[Dataset entries Boundary: Start]

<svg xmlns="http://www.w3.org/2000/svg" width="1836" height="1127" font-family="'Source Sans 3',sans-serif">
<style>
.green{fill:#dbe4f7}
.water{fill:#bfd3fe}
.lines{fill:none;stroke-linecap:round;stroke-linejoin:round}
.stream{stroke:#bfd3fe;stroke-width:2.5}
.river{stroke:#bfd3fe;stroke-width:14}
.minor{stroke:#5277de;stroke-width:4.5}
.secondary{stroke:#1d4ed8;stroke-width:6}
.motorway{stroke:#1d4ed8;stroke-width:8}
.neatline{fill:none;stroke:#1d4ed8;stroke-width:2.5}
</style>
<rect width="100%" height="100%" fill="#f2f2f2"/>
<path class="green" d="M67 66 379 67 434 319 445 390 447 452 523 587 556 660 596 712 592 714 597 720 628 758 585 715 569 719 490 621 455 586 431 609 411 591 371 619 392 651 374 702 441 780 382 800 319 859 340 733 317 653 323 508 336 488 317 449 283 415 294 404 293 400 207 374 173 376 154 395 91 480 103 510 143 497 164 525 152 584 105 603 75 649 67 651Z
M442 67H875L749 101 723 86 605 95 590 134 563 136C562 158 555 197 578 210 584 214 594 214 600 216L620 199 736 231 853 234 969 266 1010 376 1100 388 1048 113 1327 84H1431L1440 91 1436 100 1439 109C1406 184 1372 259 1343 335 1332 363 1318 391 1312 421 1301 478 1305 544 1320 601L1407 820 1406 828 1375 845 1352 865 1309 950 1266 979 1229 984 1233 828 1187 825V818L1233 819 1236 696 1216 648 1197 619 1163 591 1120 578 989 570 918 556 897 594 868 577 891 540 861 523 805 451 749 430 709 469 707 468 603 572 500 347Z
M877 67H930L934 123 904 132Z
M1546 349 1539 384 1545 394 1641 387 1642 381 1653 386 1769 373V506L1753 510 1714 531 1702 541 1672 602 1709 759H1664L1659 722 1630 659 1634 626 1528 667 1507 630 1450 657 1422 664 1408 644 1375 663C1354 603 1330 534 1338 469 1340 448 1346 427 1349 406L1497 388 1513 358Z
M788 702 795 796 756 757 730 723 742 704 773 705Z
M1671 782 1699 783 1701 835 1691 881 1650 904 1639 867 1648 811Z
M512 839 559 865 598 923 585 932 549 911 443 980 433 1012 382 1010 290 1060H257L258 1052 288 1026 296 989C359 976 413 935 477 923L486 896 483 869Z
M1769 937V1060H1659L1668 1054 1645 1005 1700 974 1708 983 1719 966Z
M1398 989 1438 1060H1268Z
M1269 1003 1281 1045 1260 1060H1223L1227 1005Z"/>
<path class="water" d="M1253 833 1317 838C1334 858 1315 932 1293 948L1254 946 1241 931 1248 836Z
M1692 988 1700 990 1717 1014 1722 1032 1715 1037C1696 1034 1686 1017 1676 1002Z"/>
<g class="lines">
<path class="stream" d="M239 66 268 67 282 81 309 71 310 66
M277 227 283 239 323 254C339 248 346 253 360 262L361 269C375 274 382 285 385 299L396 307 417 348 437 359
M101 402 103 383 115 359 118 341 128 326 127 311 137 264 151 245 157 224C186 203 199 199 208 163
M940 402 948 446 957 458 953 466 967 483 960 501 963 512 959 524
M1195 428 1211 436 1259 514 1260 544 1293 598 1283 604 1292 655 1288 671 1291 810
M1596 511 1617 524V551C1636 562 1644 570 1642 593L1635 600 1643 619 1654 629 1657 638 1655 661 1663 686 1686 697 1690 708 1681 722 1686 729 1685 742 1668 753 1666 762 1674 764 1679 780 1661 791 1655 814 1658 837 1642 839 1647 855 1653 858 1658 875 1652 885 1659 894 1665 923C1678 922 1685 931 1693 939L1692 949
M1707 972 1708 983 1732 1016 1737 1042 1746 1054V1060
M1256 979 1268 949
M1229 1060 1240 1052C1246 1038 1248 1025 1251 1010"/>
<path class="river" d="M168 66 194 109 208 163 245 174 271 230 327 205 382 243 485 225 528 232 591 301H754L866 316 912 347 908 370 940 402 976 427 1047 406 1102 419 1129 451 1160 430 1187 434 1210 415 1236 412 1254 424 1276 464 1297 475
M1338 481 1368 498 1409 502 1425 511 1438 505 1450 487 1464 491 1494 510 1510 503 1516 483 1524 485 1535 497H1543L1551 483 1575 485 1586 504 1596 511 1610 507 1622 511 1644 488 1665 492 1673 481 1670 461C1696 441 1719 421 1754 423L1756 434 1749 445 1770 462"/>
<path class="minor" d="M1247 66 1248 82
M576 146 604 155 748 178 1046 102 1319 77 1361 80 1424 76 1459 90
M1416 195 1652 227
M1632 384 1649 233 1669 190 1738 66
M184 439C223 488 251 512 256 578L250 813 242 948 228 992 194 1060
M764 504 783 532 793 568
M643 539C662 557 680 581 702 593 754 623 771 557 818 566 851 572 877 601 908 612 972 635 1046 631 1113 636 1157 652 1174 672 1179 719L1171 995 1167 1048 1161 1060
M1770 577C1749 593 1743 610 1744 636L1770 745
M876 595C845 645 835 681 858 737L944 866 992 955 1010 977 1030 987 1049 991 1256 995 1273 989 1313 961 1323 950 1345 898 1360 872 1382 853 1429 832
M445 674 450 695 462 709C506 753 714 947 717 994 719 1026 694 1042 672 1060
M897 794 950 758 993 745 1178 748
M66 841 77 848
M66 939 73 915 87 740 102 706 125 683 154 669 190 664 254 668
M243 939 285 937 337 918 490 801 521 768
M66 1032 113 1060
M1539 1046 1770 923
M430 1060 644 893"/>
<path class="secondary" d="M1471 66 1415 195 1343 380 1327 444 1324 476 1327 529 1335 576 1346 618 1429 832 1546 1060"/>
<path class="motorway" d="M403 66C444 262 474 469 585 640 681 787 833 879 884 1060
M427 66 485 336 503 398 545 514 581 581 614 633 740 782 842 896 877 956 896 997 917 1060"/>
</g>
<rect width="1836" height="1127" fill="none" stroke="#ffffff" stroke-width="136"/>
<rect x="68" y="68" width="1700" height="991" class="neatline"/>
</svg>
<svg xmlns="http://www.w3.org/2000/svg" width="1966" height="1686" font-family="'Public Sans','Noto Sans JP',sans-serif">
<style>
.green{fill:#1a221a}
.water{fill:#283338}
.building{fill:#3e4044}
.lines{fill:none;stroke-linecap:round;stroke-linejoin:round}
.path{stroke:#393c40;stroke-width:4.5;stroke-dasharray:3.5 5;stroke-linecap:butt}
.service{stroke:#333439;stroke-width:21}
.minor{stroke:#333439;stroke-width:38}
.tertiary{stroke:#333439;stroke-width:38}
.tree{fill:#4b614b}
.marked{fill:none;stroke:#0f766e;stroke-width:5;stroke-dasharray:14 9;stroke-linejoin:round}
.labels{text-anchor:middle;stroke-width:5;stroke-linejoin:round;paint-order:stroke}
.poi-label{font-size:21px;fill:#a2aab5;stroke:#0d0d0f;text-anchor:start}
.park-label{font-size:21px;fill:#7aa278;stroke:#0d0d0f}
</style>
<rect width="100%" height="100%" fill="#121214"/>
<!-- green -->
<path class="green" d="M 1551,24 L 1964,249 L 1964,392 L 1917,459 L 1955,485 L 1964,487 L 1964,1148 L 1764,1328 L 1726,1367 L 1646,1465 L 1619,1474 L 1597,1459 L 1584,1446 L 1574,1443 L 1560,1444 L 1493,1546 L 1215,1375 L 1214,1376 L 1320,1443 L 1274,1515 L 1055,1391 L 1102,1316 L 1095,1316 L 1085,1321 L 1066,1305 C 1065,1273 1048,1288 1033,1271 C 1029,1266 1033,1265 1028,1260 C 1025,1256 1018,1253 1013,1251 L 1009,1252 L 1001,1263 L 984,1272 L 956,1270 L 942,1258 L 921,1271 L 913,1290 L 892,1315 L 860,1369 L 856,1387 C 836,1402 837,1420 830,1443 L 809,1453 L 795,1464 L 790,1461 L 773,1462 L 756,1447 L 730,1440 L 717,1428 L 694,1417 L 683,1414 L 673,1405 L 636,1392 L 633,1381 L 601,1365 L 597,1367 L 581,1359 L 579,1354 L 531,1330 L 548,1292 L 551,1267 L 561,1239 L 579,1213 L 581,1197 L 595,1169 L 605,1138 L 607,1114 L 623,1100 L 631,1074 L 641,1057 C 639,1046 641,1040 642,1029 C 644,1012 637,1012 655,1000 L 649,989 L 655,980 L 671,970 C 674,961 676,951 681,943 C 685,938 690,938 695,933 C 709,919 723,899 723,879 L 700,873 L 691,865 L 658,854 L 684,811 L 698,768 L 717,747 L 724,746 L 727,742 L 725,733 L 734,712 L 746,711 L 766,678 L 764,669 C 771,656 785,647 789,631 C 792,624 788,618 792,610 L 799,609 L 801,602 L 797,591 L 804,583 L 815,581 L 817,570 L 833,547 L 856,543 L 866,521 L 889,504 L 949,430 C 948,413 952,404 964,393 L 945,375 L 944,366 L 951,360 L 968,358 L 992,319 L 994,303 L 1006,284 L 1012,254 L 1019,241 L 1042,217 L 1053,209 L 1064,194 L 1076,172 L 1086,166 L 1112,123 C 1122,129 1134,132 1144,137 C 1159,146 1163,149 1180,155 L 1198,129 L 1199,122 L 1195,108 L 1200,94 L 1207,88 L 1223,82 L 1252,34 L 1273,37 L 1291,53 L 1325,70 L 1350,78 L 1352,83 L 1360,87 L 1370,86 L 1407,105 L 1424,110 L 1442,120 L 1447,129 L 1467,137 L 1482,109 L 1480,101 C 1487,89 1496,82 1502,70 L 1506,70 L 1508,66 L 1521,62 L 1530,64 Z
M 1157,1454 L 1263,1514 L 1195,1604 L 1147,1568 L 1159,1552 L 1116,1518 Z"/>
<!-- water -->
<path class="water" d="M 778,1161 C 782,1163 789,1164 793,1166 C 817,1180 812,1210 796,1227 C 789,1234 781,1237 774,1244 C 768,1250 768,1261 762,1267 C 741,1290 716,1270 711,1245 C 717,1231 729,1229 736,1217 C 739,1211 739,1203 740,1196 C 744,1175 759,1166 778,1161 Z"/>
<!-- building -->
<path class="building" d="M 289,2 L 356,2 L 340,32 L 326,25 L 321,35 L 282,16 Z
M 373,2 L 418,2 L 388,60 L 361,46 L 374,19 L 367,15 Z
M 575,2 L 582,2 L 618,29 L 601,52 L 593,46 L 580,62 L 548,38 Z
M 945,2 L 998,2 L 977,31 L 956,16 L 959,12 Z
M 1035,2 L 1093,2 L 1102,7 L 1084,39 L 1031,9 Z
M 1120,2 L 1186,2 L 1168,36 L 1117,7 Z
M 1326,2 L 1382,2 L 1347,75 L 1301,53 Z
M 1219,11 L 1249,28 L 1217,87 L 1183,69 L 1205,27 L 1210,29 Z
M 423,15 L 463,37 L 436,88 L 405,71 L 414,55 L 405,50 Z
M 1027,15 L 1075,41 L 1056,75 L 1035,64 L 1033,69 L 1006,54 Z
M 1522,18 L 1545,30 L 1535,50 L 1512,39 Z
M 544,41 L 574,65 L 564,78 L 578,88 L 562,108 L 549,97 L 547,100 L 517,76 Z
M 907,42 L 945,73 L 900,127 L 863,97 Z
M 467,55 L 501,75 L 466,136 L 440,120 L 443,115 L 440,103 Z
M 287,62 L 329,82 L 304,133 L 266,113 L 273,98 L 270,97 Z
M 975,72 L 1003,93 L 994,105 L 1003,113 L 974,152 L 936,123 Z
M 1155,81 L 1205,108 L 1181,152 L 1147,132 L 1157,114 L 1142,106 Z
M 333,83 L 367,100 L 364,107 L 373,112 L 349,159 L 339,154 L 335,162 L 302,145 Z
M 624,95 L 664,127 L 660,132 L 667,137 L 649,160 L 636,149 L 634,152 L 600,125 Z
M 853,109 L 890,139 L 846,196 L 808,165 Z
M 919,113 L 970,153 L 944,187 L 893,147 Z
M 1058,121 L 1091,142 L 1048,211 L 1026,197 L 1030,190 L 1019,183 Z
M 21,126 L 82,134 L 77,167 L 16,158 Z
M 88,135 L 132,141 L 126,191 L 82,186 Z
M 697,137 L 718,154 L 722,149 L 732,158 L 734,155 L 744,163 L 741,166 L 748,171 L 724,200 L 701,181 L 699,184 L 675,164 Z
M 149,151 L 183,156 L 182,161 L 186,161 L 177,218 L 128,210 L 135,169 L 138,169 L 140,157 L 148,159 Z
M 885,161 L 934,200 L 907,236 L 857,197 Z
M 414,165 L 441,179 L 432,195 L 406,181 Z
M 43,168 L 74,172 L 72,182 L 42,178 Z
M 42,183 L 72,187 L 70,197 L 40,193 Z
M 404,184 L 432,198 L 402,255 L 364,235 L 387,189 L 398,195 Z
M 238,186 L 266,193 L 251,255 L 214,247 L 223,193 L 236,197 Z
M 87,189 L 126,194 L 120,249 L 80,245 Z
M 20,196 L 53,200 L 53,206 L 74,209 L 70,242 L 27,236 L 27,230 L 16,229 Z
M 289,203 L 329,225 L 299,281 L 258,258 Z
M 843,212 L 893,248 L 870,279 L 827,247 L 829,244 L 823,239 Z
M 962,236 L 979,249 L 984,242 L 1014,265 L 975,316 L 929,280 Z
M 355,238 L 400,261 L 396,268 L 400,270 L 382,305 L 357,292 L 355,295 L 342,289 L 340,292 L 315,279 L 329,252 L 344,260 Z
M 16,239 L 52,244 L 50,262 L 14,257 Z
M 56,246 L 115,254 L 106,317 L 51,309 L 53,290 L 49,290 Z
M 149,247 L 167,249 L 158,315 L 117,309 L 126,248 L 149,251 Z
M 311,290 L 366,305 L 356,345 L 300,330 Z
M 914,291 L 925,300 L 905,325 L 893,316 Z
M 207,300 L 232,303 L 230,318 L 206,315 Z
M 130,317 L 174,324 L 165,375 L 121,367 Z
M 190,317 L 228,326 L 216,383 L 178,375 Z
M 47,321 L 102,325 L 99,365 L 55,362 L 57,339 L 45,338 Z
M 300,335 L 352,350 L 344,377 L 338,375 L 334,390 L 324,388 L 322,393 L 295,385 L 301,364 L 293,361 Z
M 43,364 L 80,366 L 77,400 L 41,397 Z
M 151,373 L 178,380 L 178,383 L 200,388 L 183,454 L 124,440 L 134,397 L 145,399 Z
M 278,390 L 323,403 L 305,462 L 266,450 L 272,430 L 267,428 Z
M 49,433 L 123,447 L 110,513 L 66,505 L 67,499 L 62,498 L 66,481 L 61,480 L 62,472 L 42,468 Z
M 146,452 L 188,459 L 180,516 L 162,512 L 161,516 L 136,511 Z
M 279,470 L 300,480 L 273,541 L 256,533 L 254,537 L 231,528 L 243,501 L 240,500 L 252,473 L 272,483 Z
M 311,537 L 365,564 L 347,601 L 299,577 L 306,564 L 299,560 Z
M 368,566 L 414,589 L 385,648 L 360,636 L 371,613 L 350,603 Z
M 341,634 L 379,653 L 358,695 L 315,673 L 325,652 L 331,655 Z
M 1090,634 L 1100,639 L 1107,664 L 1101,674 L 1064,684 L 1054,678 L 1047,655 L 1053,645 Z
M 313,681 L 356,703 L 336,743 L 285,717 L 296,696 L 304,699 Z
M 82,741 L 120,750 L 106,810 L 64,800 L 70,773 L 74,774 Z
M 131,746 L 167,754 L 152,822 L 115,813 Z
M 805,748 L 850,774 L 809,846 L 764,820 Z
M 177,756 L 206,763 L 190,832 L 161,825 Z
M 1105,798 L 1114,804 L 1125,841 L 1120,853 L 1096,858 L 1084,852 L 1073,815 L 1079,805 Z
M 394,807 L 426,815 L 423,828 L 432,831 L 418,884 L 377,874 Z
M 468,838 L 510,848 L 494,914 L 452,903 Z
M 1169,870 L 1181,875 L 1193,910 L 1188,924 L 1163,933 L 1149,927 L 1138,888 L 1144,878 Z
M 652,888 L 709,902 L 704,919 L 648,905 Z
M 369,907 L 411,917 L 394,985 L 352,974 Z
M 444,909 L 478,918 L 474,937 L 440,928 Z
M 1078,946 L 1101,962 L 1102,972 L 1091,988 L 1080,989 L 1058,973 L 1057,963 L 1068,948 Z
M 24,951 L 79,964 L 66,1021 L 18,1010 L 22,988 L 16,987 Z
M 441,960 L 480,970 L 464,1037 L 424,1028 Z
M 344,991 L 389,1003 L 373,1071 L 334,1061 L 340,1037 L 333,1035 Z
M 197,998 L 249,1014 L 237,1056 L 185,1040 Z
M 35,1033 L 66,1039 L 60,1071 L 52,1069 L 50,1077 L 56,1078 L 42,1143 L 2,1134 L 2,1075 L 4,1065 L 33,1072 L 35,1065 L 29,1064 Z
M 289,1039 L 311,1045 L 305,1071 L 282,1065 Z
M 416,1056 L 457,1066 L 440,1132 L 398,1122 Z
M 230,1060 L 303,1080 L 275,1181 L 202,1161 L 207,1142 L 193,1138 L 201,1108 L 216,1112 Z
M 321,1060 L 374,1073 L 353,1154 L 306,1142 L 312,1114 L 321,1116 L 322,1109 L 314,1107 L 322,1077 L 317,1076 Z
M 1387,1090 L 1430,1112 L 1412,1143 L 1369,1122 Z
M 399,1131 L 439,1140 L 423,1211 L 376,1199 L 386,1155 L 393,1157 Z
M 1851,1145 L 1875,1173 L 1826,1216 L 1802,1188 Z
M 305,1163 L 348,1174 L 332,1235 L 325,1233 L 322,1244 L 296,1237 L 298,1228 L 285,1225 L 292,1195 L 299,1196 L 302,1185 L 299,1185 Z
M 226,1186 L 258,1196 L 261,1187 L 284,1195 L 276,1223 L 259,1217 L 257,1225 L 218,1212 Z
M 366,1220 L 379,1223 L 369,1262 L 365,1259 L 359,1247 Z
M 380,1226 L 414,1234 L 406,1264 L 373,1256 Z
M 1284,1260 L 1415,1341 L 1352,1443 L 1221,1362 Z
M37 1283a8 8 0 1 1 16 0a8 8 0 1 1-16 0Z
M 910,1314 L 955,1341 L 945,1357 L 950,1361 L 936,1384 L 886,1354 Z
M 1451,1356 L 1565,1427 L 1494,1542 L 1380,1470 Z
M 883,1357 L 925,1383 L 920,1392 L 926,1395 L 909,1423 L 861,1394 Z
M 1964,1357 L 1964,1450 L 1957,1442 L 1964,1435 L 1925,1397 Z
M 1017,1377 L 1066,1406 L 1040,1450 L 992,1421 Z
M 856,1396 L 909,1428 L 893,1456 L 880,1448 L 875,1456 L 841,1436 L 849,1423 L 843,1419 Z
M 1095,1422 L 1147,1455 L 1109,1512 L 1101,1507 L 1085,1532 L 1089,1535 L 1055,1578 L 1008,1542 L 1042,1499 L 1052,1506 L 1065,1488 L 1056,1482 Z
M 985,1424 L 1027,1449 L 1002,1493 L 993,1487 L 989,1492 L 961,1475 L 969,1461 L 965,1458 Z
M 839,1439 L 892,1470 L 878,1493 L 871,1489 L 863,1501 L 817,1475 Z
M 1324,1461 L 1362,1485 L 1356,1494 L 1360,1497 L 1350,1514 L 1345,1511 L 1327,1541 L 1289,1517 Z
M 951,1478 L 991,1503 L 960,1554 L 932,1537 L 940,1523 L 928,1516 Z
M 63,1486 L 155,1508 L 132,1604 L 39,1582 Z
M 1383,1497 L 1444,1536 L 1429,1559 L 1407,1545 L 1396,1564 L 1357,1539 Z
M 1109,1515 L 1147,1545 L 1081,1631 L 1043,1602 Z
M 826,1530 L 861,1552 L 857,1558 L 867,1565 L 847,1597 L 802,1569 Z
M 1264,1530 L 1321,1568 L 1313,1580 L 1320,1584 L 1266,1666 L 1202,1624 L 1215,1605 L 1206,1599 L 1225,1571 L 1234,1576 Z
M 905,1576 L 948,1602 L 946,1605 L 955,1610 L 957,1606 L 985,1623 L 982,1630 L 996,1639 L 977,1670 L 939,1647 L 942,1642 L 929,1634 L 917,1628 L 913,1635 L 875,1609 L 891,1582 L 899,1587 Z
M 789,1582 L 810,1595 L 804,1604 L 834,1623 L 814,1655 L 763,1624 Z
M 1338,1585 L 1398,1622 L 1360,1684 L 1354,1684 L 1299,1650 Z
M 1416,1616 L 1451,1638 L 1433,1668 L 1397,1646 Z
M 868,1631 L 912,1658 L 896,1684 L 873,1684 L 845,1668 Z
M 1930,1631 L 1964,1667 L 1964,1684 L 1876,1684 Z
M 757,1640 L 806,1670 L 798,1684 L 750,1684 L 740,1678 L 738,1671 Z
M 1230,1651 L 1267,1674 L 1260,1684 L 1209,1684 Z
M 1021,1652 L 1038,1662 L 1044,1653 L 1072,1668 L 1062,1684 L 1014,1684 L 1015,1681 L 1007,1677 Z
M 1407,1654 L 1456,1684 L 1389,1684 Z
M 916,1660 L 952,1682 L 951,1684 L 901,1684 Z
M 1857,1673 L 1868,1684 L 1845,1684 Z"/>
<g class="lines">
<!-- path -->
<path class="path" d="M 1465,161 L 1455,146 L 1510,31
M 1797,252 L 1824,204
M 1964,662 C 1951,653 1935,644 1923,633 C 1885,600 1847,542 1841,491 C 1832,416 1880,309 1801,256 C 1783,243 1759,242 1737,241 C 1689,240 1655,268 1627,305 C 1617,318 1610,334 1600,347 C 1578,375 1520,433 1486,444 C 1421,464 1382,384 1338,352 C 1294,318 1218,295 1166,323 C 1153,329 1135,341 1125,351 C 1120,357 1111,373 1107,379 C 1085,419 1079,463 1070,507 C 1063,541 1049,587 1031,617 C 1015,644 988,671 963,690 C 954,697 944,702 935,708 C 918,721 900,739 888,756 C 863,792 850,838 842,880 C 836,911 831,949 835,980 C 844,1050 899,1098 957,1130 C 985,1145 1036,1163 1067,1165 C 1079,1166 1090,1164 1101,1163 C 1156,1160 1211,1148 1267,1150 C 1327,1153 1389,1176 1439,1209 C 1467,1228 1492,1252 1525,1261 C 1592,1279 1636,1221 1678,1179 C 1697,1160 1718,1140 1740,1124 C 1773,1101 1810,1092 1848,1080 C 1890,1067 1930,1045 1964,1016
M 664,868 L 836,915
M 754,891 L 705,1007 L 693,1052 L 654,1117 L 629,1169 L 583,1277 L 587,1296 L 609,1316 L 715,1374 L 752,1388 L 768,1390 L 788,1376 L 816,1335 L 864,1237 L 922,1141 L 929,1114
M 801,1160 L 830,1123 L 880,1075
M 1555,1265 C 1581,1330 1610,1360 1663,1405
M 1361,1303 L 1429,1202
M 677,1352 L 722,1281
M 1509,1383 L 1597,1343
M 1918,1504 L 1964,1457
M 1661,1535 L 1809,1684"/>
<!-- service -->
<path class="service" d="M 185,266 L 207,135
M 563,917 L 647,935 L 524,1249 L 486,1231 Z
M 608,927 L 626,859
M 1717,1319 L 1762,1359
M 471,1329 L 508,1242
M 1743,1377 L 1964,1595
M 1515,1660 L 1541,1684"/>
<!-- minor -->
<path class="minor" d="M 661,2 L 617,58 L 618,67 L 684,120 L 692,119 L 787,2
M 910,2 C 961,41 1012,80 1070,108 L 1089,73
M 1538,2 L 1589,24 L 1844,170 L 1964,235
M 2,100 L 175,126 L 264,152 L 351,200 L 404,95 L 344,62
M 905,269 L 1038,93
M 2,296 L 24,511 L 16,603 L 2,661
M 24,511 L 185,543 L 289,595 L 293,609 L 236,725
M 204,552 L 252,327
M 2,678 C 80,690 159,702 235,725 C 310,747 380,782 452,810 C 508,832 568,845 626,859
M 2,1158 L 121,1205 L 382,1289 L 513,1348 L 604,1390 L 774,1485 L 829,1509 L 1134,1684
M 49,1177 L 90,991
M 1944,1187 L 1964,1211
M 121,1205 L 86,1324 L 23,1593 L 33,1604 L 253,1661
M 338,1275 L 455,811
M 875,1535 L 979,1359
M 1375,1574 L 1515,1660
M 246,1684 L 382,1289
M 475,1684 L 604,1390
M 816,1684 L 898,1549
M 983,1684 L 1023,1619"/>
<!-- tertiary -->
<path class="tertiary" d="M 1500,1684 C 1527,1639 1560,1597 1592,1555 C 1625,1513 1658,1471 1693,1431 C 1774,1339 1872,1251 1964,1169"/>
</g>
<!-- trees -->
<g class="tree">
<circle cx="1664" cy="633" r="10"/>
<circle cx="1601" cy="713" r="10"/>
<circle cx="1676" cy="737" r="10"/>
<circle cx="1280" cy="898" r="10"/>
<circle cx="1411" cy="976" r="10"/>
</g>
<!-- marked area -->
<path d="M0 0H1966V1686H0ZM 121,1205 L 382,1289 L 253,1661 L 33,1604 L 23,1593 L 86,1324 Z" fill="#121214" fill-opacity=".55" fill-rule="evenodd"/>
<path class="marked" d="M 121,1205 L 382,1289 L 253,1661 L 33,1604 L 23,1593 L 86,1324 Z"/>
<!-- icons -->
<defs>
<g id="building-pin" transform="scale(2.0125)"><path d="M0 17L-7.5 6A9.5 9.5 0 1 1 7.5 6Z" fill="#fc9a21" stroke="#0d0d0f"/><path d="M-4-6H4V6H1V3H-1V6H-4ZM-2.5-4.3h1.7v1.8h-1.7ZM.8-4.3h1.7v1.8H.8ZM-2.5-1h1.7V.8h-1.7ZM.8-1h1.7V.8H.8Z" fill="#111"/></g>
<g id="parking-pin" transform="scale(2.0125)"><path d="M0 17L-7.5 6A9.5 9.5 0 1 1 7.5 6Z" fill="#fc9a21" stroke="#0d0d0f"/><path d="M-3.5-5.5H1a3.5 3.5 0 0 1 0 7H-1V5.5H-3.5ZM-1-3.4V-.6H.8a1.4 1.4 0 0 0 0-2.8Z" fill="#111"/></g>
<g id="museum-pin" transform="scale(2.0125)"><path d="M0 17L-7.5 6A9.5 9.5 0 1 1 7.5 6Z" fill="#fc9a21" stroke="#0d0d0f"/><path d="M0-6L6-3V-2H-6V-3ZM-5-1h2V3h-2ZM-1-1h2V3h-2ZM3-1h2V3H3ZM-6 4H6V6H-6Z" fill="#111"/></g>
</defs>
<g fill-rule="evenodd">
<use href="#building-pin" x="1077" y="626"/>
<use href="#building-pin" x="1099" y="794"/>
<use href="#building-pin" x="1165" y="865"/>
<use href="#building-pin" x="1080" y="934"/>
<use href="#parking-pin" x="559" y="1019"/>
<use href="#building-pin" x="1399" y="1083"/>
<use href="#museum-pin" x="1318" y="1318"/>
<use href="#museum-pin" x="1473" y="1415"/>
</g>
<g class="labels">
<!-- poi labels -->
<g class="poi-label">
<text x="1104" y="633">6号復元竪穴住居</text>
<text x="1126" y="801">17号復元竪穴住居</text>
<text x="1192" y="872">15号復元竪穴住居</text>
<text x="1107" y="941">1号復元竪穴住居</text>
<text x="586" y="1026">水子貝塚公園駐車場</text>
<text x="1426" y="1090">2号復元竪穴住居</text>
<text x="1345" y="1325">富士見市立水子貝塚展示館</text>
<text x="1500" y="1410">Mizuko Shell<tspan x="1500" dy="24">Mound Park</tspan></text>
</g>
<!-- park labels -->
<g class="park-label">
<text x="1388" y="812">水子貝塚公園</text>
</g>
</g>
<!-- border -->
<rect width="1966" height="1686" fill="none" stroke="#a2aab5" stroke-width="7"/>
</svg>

[Dataset entries Boundary: End]

Lines with the word "dasharray" in them: report all of these from the listing above.

.path{stroke:#393c40;stroke-width:4.5;stroke-dasharray:3.5 5;stroke-linecap:butt}
.marked{fill:none;stroke:#0f766e;stroke-width:5;stroke-dasharray:14 9;stroke-linejoin:round}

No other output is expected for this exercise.